OpenAI – das Sutskever zusammen mit Elon Musk und dem derzeitigen CEO der Gruppe, Sam Altman, mitbegründet hat – ist eine Organisation, deren erklärtes Ziel es ist, eine "Artificial General Intelligence", eine menschenähnliche künstliche Intelligenz zu schaffen, die dem Wohle der Menschheit dienen soll. Auf der anderen Seite ist OpenAI aber mittlerweile auch ein Unternehmen, das Geld verdienen muss. Und dessen Produkte, wie das große Sprachmodell GPT-3 einerseits nicht unumstritten sind – die aber auf der anderen Seite auch unter erheblichem Konkurrenzdruck stehen. Eine Neuauflage der Debatte über bewusste KI verschafft dem Unternehmen also zumindest wieder eine Menge Aufmerksamkeit.
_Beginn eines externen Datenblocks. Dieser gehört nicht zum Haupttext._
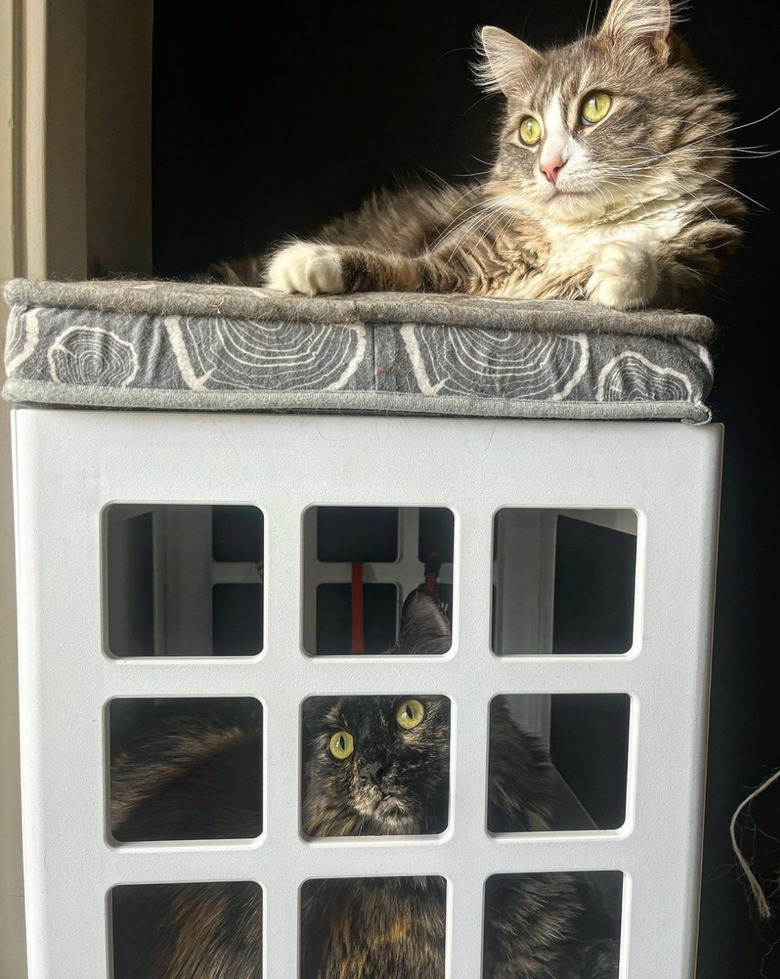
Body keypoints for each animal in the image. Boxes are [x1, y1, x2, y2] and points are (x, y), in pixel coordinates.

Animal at [210, 0, 748, 310]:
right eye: (530, 131)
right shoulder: (453, 265)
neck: (586, 230)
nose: (549, 167)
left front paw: (617, 268)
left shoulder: (700, 261)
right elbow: (397, 269)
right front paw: (303, 261)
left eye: (595, 107)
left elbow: (657, 274)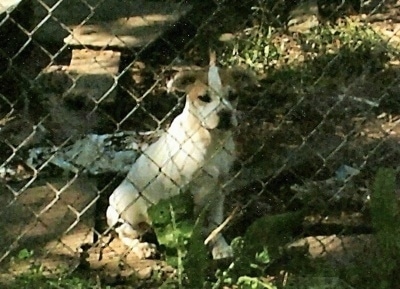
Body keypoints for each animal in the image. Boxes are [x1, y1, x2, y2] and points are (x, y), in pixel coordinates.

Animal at [106, 52, 256, 258]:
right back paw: (142, 247)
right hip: (129, 204)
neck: (210, 141)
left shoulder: (219, 189)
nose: (225, 114)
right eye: (204, 98)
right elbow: (181, 227)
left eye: (233, 95)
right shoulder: (178, 193)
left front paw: (220, 247)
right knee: (125, 233)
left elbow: (215, 223)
Führende KI-Forscher kritisierten die Äußerung jedoch erwartungsgemäß als falsch. Der Deep-Learning-Pionier Yann LeCun etwa twitterte, die Behauptung sei "nicht einmal für große neuronale Netze" und "ein bisschen Bewusstsein" richtig, denn für so etwas wie Bewusstsein brauche es "eine spezifische Form der Makro-Architektur", die keines der existierenden neuronalen Netze derzeit besitze.

Andere, wie der Informatiker Toby Walsh von der Universität Sydney beklagten sich über die Auswirkungen solch einer Diskussion auf die Öffentlichkeit. "Jedes Mal, wenn solche spekulativen Äußerungen an die Öffentlichkeit gelangen, sind monatelange Bemühungen erforderlich, um die Diskussion wieder auf die realistischeren Chancen und Gefahren der KI zu lenken", schrieb er.
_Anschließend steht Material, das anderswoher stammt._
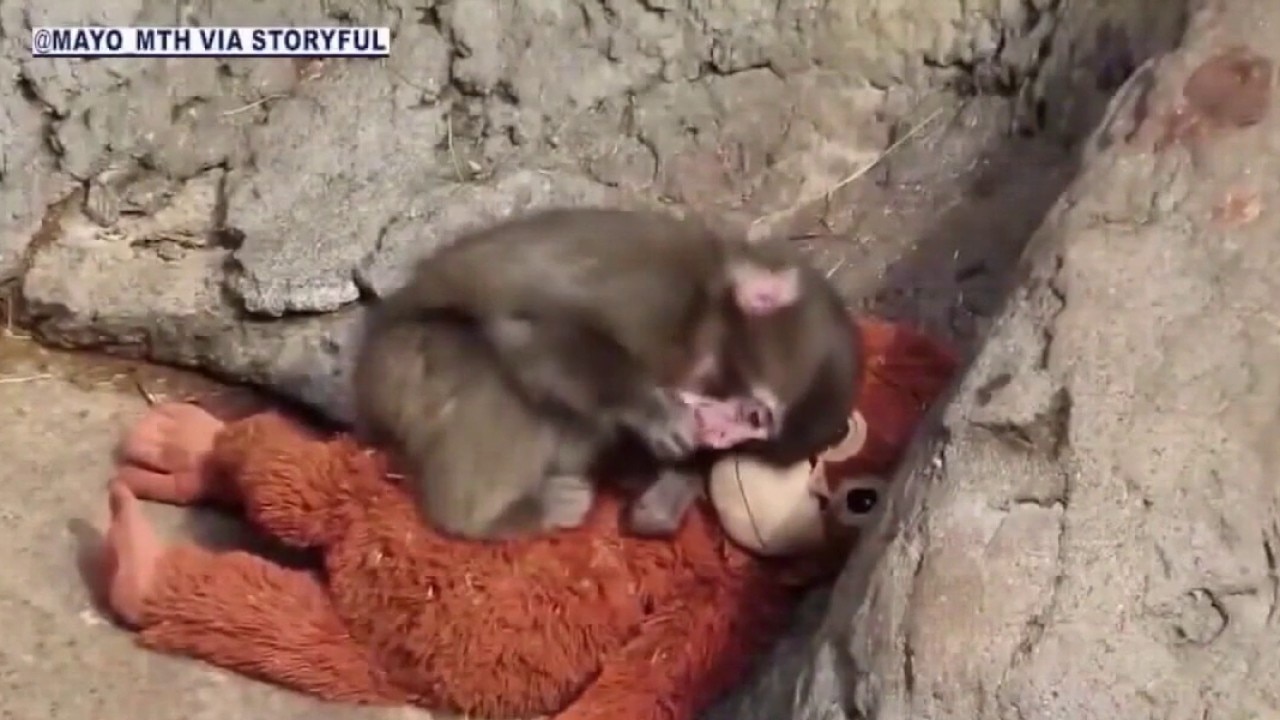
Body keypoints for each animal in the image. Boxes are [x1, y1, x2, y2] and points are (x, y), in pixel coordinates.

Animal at [353, 206, 860, 540]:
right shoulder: (657, 294)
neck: (704, 321)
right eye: (755, 417)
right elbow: (528, 323)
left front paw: (671, 488)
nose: (718, 438)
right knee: (492, 374)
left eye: (753, 435)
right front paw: (650, 409)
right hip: (404, 364)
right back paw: (489, 517)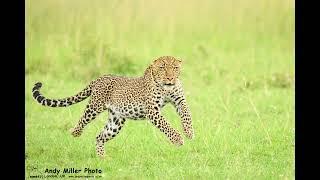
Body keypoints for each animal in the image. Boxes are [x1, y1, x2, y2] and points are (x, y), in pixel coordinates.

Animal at [31, 55, 195, 158]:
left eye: (175, 68)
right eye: (162, 67)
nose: (170, 78)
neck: (166, 88)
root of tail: (100, 78)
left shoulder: (179, 100)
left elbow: (186, 115)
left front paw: (189, 132)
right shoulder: (152, 110)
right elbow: (166, 125)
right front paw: (178, 139)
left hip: (116, 121)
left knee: (99, 136)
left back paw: (103, 159)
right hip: (95, 106)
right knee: (83, 119)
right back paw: (75, 132)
Der MIT-Informatiker Tamay Besiroglu stellte sich allerdings gegen den Trend und verteidigte Sutskever. Besiroglu wies auf eine Preprint-Studie hin, in der er gemeinsam mit Kollegen ermittelt hatte, dass sich die Intelligenz von Modellen des maschinellen Lernens seit 2010 alle sechs Monate etwa verdoppelt habe. In einem Diagramm, das diesen Fortschritt illustriert, zeichnete er eine Linie, an der, wie er sagte, die Modelle "vielleicht ein wenig bewusst" geworden sind.

Interessanterweise spielt die Frage, was genau eigentlich mit "Bewusstsein" gemeint ist, in der aktuellen Diskussion jedoch keine Rolle. Die könnte aber hilfreich sein. Die Formulierung "ein bisschen bewusst" passt nämlich zumindest leidlich zu der Theorie des "phänomenologischen Bewusstseins", das sich nach Ansicht einiger Forscher "aus der Interaktion eines autonomen Agenten mit seiner Umgebung" ergibt, im Unterschied zur "Access Consciousness", die dem Agenten ermöglicht, über seine Sinneseindrücke und Erfahrungen zu reflektieren.
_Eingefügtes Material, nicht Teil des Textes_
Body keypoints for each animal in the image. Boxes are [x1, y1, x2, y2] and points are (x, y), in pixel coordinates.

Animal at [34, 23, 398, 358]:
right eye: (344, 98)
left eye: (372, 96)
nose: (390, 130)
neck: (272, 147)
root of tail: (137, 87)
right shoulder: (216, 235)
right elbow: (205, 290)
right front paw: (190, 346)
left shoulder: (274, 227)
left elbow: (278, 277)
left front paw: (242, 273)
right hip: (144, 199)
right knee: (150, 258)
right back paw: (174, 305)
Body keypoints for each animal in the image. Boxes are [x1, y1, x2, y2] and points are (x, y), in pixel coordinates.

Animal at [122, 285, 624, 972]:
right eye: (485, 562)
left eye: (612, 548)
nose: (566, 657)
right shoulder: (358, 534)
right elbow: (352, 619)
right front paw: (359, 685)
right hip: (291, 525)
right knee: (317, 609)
Andere, wie der Philosoph Philip Goff, ein sogenannter Panpsychist, vertreten die Auffassung, dass Bewusstsein ein integraler Bestandteil der physikalischen Realität ist. Was auf den ersten Blick skurril erscheint, ist tatsächlich die Grundlage der "Integrated Information Theory" – der einzigen Theorie, die Bewusstsein mit einer mathematischen Formel beschreibt. Denn die Grundidee dieser Theorie ist, dass in jeder Form von hochintegrierter Materie, die Informationen verarbeitet, eine Art kritische Schwelle überschritten wird, zu dem, was wir unter Bewusstsein verstehen. Der Hirnforscher Christof Koch ist nicht nur davon überzeugt, dass an dieser Theorie etwas dran ist, sondern, dass sie grundsätzlich auch ermöglicht, Bewusstsein zu vermessen.

Tatsächlich hat der Hirnforscher Marcello Massimini auf der Basis dieser Theorie ein Verfahren entwickelt, um aus aufgezeichneten Gehirnwellen eine Maßzahl für das Bewusstsein von Koma-Patienten zu berechnen. Diese Zahl zwischen 0 und 1 – der sogenannte Pertubation Complexity Index (PCI) – soll darüber Aufschluss geben, ob eine Person bei Bewusstsein ist. Die Forscher haben dabei einen Grenzwert von 0,31 errechnet, der 2016 bei einer Studie tatsächlich unbewusste und bewusste Zustände gesunder und hirngeschädigter Probanden unterscheiden konnte. Er stellt die genaueste Bewusstseinsmessung dar, die es je in der Medizin gab. Nur schade, dass neuronale Netze keine Hirnwellen erzeugen, die man messen kann.